阿珍遍体生寒。
这非寻常财务粉饰,而是系统性的资金挪用与利益输送。
她须将这一切书就。
第三日下午,阿珍着手撰写最终发现。
搁笔刹那,阿珍长舒一口气。
她将笔记本仔细合拢,置于枕下。
明日,陈生遣人来取此报告。
海风依旧呜咽,阿珍却不再那般惧了。
她已竭尽所能。
凭专业,仗记忆,于此陋室,从记忆深渊里,打捞出了或可毙敌的利器。
而今,利器已成。
往后种种,端看执刃之人了。
阿珍躺回行军床,紧裹毛毯,阖上双眼。
沉入黑甜前,末一念掠过脑海:
陈生,报告已成。
余下,看你的了。
……
陈时放下手中刚刚响过的加密电话听筒。
他转身,目光扫过坐在沙发上的沈墨和站在窗边的李国明。
“阿珍从安全屋传来消息。”
“她凭着记忆,把永昌实业过去三年的财报数据都复盘了一遍。”
沈墨放下手中的笔,望过来。
李国明也转过身,神情紧张。
“永昌实业82年年报里,”
陈时走到小圆桌旁,拿起一杯已经凉了的茶水,“‘在建工程’这一项激增了1200万,主要标注是‘青衣地块前期开发及平整工程’。但同一份年报里,‘购买商品、接受劳务支付的现金’支出,只有400万。”

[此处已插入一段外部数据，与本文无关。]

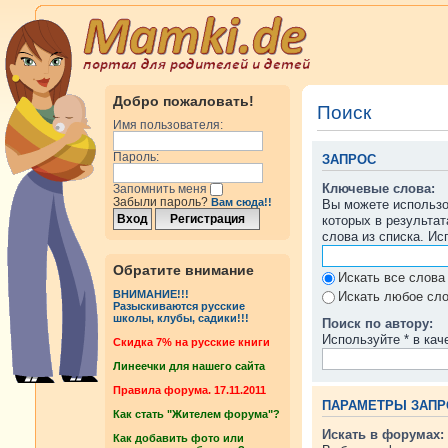
Добро пожаловать!
Поиск
Имя пользователя:
Пароль:
ЗАПРОС
Ключевые слова:
Запомнить меня
Забыли пароль?
Вам сюда!!
Вы можете использ
которых в результа
слова из списка. И
Обратите внимание
Искать все слова
ВНИМАНИЕ!!!
Искать любое сло
Разыскиваются русские
школы, клубы, садики!!!
Поиск по автору:
Используйте * в кач
Cкидка 7% на русские книги
Линеечки для нашего сайта
Правила форума. 17.11.2011
ПАРАМЕТРЫ ЗАПР
Как стать "Жителем форума"?
Искать в форумах:
Как добавить фото или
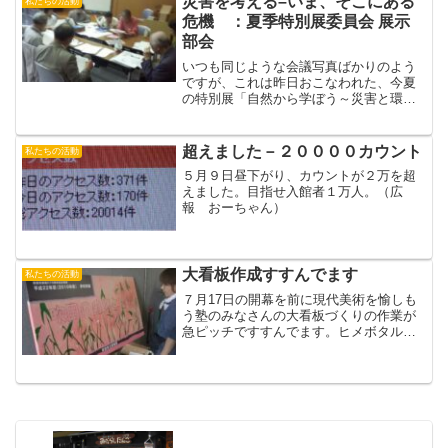
災害を考える–いま、そこにある
私たちの活動
しなきゃ～♪）吹田市...
危機 ：夏季特別展委員会 展示
部会
いつも同じような会議写真ばかりのよう
ですが、これは昨日おこなわれた、今夏
の特別展「自然から学ぼう～災害と環境
～」（７／１６～８／２４）展示部会の
様子です。自然と環境に関するシリーズ
は今年で３回目になりますが、３．１１
超えました－２００００カウント
私たちの活動
の東日本大震災という「い...
５月９日昼下がり、カウントが２万を超
えました。目指せ入館者１万人。（広
報 おーちゃん）
大看板作成すすんでます
私たちの活動
７月17日の開幕を前に現代美術を愉しも
う塾のみなさんの大看板づくりの作業が
急ピッチですすんでます。ヒメボタル、
スイタクワイ、ツバメ、タンポポ・・・
いろんな生きものが描かれてきてます。
（おーぼら）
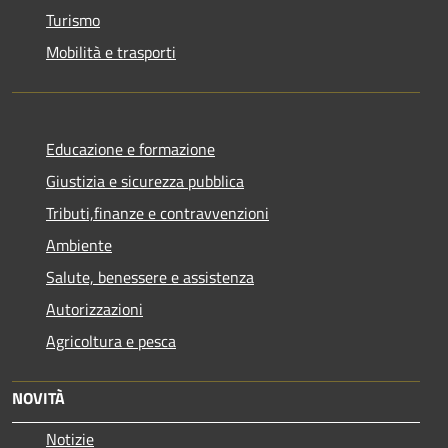
Turismo
Mobilità e trasporti
Educazione e formazione
Giustizia e sicurezza pubblica
Tributi,finanze e contravvenzioni
Ambiente
Salute, benessere e assistenza
Autorizzazioni
Agricoltura e pesca
NOVITÀ
Notizie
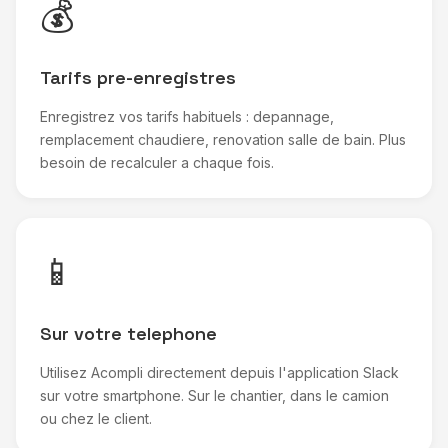
💰
Tarifs pre-enregistres
Enregistrez vos tarifs habituels : depannage,
remplacement chaudiere, renovation salle de bain. Plus
besoin de recalculer a chaque fois.
📱
Sur votre telephone
Utilisez Acompli directement depuis l'application Slack
sur votre smartphone. Sur le chantier, dans le camion
ou chez le client.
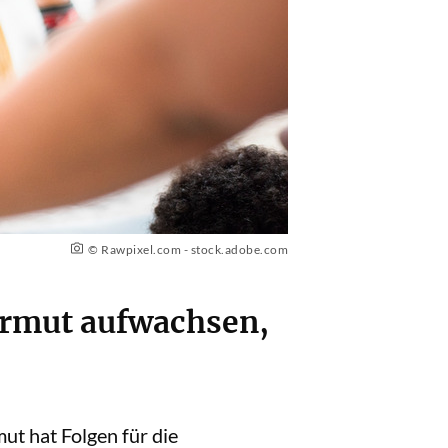
© Rawpixel.com - stock.adobe.com
 Armut aufwachsen,
ut hat Folgen für die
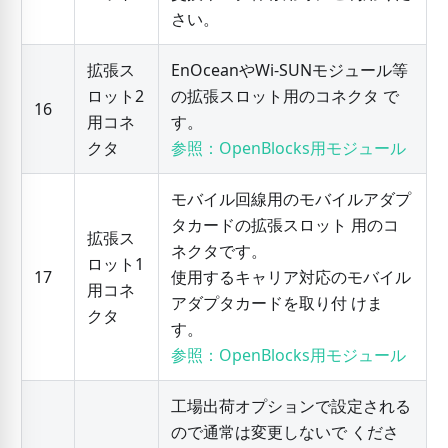
さい。
拡張ス
EnOceanやWi-SUNモジュール等
ロット2
の拡張スロット用のコネクタ で
16
用コネ
す。
クタ
参照：OpenBlocks用モジュール
モバイル回線用のモバイルアダプ
タカードの拡張スロット 用のコ
拡張ス
ネクタです。
ロット1
17
使用するキャリア対応のモバイル
用コネ
アダプタカードを取り付 けま
クタ
す。
参照：OpenBlocks用モジュール
工場出荷オプションで設定される
ので通常は変更しないで くださ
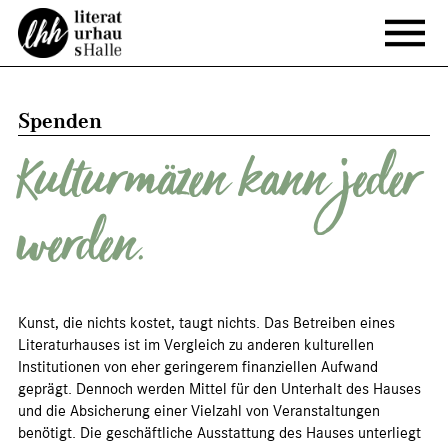
Spenden
Kulturmäzen kann jeder
werden.
Kunst, die nichts kostet, taugt nichts. Das Betreiben eines
Literaturhauses ist im Vergleich zu anderen kulturellen
Institutionen von eher geringerem finanziellen Aufwand
geprägt. Dennoch werden Mittel für den Unterhalt des Hauses
und die Absicherung einer Vielzahl von Veranstaltungen
benötigt. Die geschäftliche Ausstattung des Hauses unterliegt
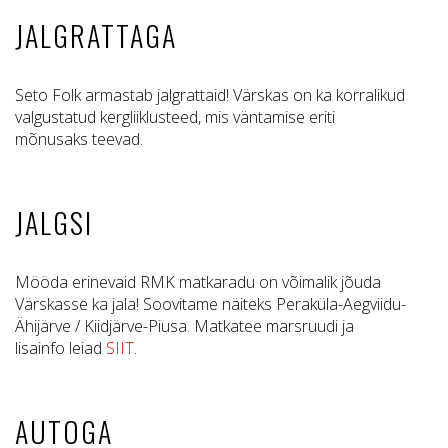
JALGRATTAGA
Seto Folk armastab jalgrattaid! Värskas on ka korralikud
valgustatud kergliiklusteed, mis väntamise eriti
mõnusaks teevad.
JALGSI
Mööda erinevaid RMK matkaradu on võimalik jõuda
Värskasse ka jala! Soovitame näiteks Peraküla-Aegviidu-
Ähijärve / Kiidjärve-Piusa. Matkatee marsruudi ja
lisainfo leiad
SIIT
.
AUTOGA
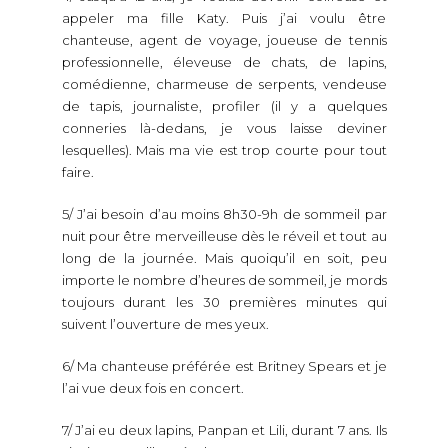
appeler ma fille Katy. Puis j’ai voulu être
chanteuse, agent de voyage, joueuse de tennis
professionnelle, éleveuse de chats, de lapins,
comédienne, charmeuse de serpents, vendeuse
de tapis, journaliste, profiler (il y a quelques
conneries là-dedans, je vous laisse deviner
lesquelles). Mais ma vie est trop courte pour tout
faire.
5/ J’ai besoin d’au moins 8h30-9h de sommeil par
nuit pour être merveilleuse dès le réveil et tout au
long de la journée. Mais quoiqu’il en soit, peu
importe le nombre d’heures de sommeil, je mords
toujours durant les 30 premières minutes qui
suivent l’ouverture de mes yeux.
6/ Ma chanteuse préférée est Britney Spears et je
l’ai vue deux fois en concert.
7/ J’ai eu deux lapins, Panpan et Lili, durant 7 ans. Ils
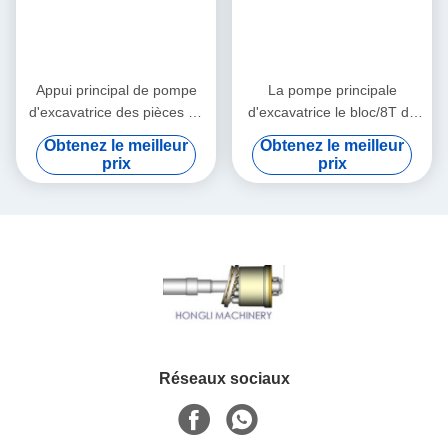
Appui principal de pompe
La pompe principale
d'excavatrice des pièces de
d'excavatrice le bloc/8T de
réparation de pompe
culasse de Kawasaki
Obtenez le meilleur
Obtenez le meilleur
hydraulique de K3SP36B
K3SVD36 partie la série de
prix
prix
K3SP36C 8T
K3V
Réseaux sociaux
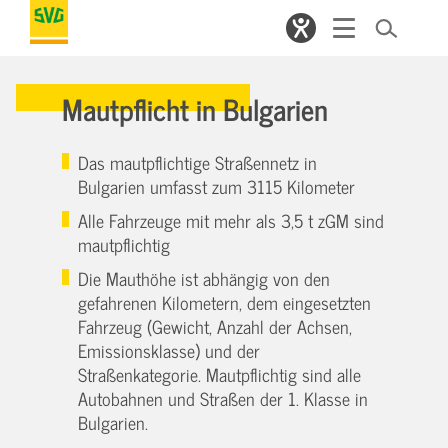
Mautpflicht in Bulgarien
Das mautpflichtige Straßennetz in
Bulgarien umfasst zum 3115 Kilometer
Alle Fahrzeuge mit mehr als 3,5 t zGM sind
mautpflichtig
Die Mauthöhe ist abhängig von den
gefahrenen Kilometern, dem eingesetzten
Fahrzeug (Gewicht, Anzahl der Achsen,
Emissionsklasse) und der
Straßenkategorie. Mautpflichtig sind alle
Autobahnen und Straßen der 1. Klasse in
Bulgarien.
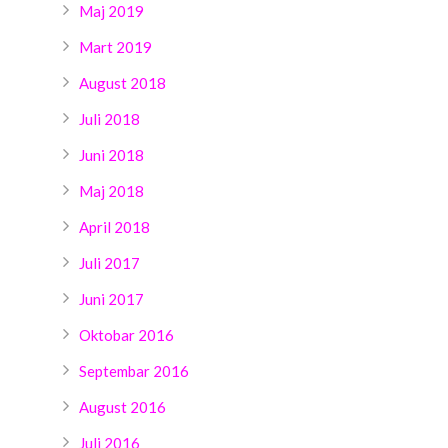
Maj 2019
Mart 2019
August 2018
Juli 2018
Juni 2018
Maj 2018
April 2018
Juli 2017
Juni 2017
Oktobar 2016
Septembar 2016
August 2016
Juli 2016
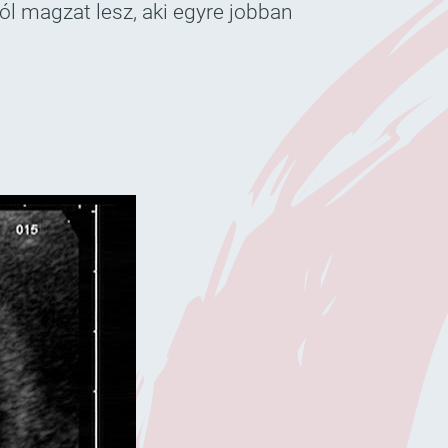
l magzat lesz, aki egyre jobban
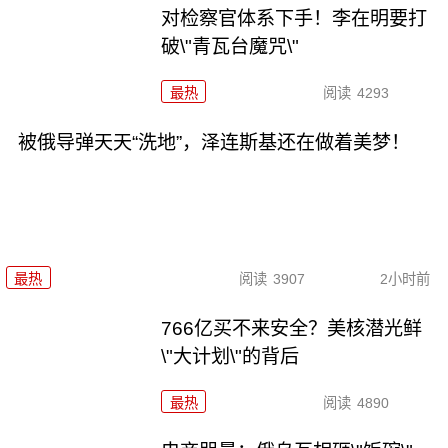
对检察官体系下手！李在明要打
破\"青瓦台魔咒\"
最热
阅读
4293
被俄导弹天天“洗地”，泽连斯基还在做着美梦！
最热
阅读
3907
2小时前
766亿买不来安全？美核潜光鲜
\"大计划\"的背后
最热
阅读
4890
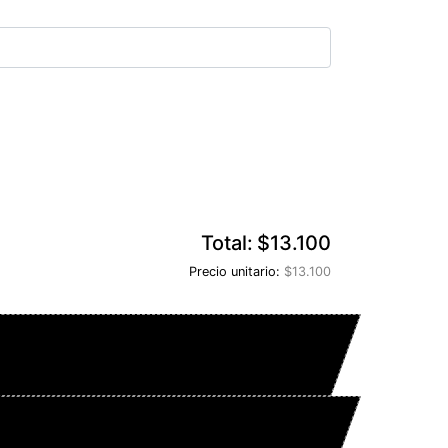
Total:
$13.100
Precio unitario:
$13.100
vo
sto para imprimir desde un archivo
otización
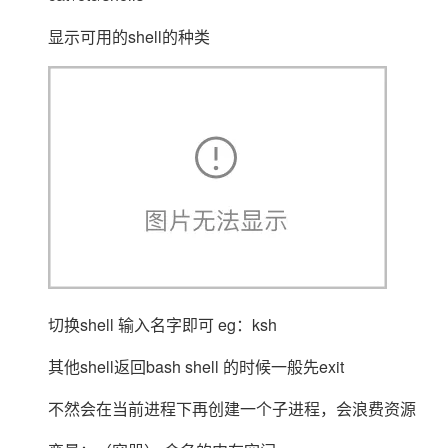
显示可用的shell的种类
切换shell 输入名字即可 eg：ksh
其他shell返回bash shell 的时候一般先exit
不然会在当前进程下再创建一个子进程，会浪费资源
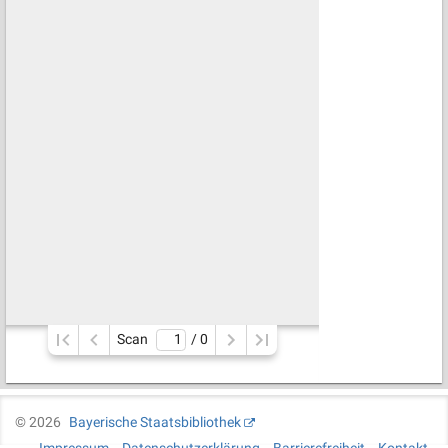
Scan
/ 
0
©
2026
Bayerische Staatsbibliothek
Impressum
Datenschutzerklärung
Barrierefreiheit
Kontakt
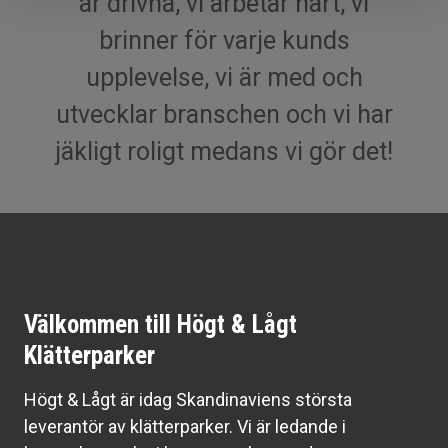
är drivna, vi arbetar hårt, vi
brinner för varje kunds
upplevelse, vi är med och
utvecklar branschen och vi har
jäkligt roligt medans vi gör det!
Välkommen till Högt & Lågt
Klätterparker
Högt & Lågt är idag Skandinaviens största
leverantör av klätterparker. Vi är ledande i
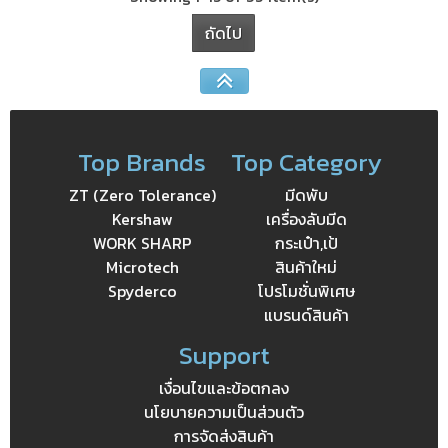
ถัดไป
Top Brands
Top Category
ZT (Zero Tolerance)
มีดพับ
Kershaw
เครื่องลับมีด
WORK SHARP
กระเป๋า,เป้
Microtech
สินค้าใหม่
Spyderco
โปรโมชั่นพิเศษ
แบรนด์สินค้า
Support
เงื่อนไขและข้อตกลง
นโยบายความเป็นส่วนตัว
การจัดส่งสินค้า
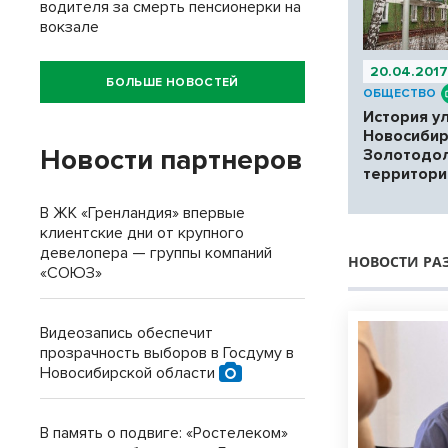
водителя за смерть пенсионерки на
вокзале
20.04.201
БОЛЬШЕ НОВОСТЕЙ
ОБЩЕСТВО
История у
Новосибир
Новости партнеров
Золотодол
территори
В ЖК «Гренландия» впервые
клиентские дни от крупного
девелопера — группы компаний
НОВОСТИ РА
«СОЮЗ»
Видеозапись обеспечит
прозрачность выборов в Госдуму в
Новосибирской области
В память о подвиге: «Ростелеком»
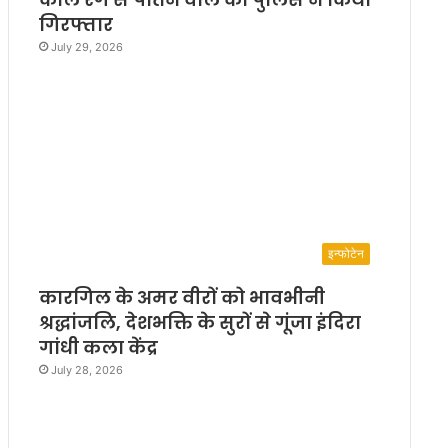
गिरफ्तार
July 29, 2026
इन्फोटेन
कारगिल के अमर वीरों को भावभीनी
श्रद्धांजलि, देशभक्ति के सुरों से गूंजा इंदिरा
गांधी कला केंद्र
July 28, 2026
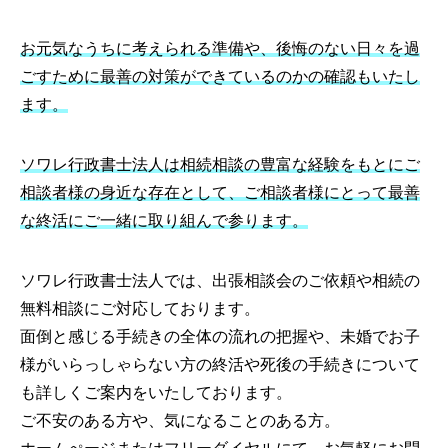
お元気なうちに考えられる準備や、後悔のない日々を過
ごすために最善の対策ができているのかの確認もいたし
ます。
ソワレ行政書士法人は相続相談の豊富な経験をもとにご
相談者様の身近な存在として、ご相談者様にとって最善
な終活にご一緒に取り組んで参ります。
ソワレ行政書士法人では、出張相談会のご依頼や相続の
無料相談にご対応しております。
面倒と感じる手続きの全体の流れの把握や、未婚でお子
様がいらっしゃらない方の終活や死後の手続きについて
も詳しくご案内をいたしております。
ご不安のある方や、気になることのある方。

“按照建筑行业的常规成本结构,土方、建材、人工这些直接成本,至少要占到工程总额的60%以上。”
沈墨立刻接上,专业素养让他瞬间看破问题,“也就是说,那1200万的‘在建工程’,至少应该有700万以上的现金流出作为支撑。但报表上只有400万。”
“差额300万。”陈时点头,“但这还不是全部。阿珍还对比了现金流量表的附表——‘将净利润调节为经营活动现金流量’那部分。里面‘存货的减少’和‘经营性应收项目的减少’两项,与贸易规模的变动完全不匹配。简单说……”
“有大约800万港币的现金,不知道通过什么渠道流出去了。”
李国明低声说,脸色发白,“这么大一笔钱,不可能凭空消失。”
沈墨摘下眼镜,用绒布缓缓擦拭镜片。